Winning ideas from the RSA’s 2021-22 Student Design Awards
The winners of the 98th cycle of the RSA Student Design Awards (SDA) are shifting their understanding of who design is for by prioritising inclusive design solutions.
‘PATH: A travel aid for the visually impaired’ was submitted by designers Che Antoine, Safa Ikheria and Zahra Mandviwala of Loughborough University. The device is part phone accessory, part application, and aims to support users to access transit networks with greater independence. It does this by identifying the correct bus through Bluetooth and near-field communication technology, detecting an empty seat on the bus via thermal imaging and alerting the user upon arrival at their destination through vibrations.
The winners responded to ‘Active Journeys’ (one of the SDA’s nine briefs this year), which was developed in partnership with HS2 and focused on making multi-modal travel accessible and inclusive to improve the experience for all. The highly commended entry, ‘Wheelable’, submitted by a multi-university team from the US, is a navigational application that offers people with mobility issues ideal local travel routes and crowdsources live feedback on the terrain.
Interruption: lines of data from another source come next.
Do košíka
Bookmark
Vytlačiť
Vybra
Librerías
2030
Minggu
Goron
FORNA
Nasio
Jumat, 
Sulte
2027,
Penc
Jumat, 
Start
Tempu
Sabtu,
This year’s Active Journeys brief continued the RSA’s legacy of challenging students to think deeply about the users for whom they are designing. The disability community asserts that people are disabled not by their difference or impairment but by barriers created in society. Inclusive design aims to tackle this problem. Previous SDA briefs have focused on breaking down the physical, organisational or attitudinal barriers that people with disabilities or impairments can face to enable them to live their lives to the full. This year, judges were impressed not only by the solutions themselves, but by the way that students considered a variety of needs and difference. Doug Paulley, a disability activist and judge on the panel, said, “The quality of the winning and commended entries was truly outstanding. It is great to know that there are such allies of disabled people in the up-and-coming design community.”
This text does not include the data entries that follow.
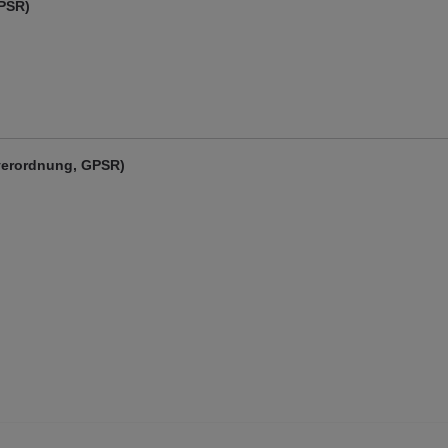
GPSR)
verordnung, GPSR)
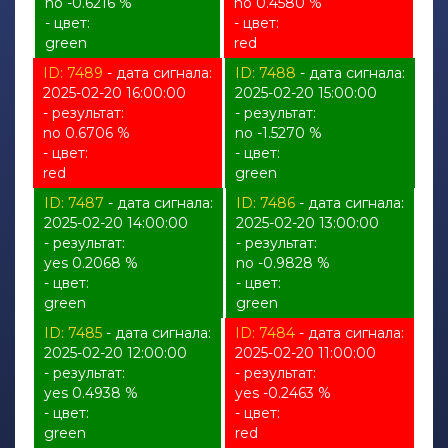
no -0.6216 %
no 0.4580 %
- цвет:
- цвет:
green
red
ID: 7489
- дата сигнала:
ID: 7488
- дата сигнала:
2025-02-20 16:00:00
2025-02-20 15:00:00
- результат:
- результат:
no 0.6706 %
no -1.5270 %
- цвет:
- цвет:
red
green
ID: 7487
- дата сигнала:
ID: 7486
- дата сигнала:
2025-02-20 14:00:00
2025-02-20 13:00:00
- результат:
- результат:
yes 0.2068 %
no -0.9828 %
- цвет:
- цвет:
green
green
ID: 7485
- дата сигнала:
ID: 7484
- дата сигнала:
2025-02-20 12:00:00
2025-02-20 11:00:00
- результат:
- результат:
yes 0.4938 %
yes -0.2463 %
- цвет:
- цвет:
green
red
SDA participants also proposed a range of inclusive design solutions for other briefs. This included the winning entry for the ‘Press Play’ brief developed with the LEGO Group. Sophie Hague of Sheffield Hallam University focused on the needs of deaf children, informed by her research showing that 90% of deaf children in the UK are born to hearing parents who may have little experience of how the deaf community communicates. Her application, ‘Look!’, supports British Sign Language learning for deaf children through outdoor exploratory play, making this process easier and fun.
Students also submitted solutions to support all families, carers and communities to play and learn more creatively at home. Seeing inclusive design woven throughout submissions is a signal that the SDAs and the students who participate are continuing to widen the lens when it comes to design and building a more inclusive world as a result.
The competition could not happen without the support of RSA Fellows on SDA judging panels and in workshops and brief development.
Jillian Linton is a Delivery Manager at the RSA interested in building a more just world
This article first appeared in the RSA Journal Issue 3 2022.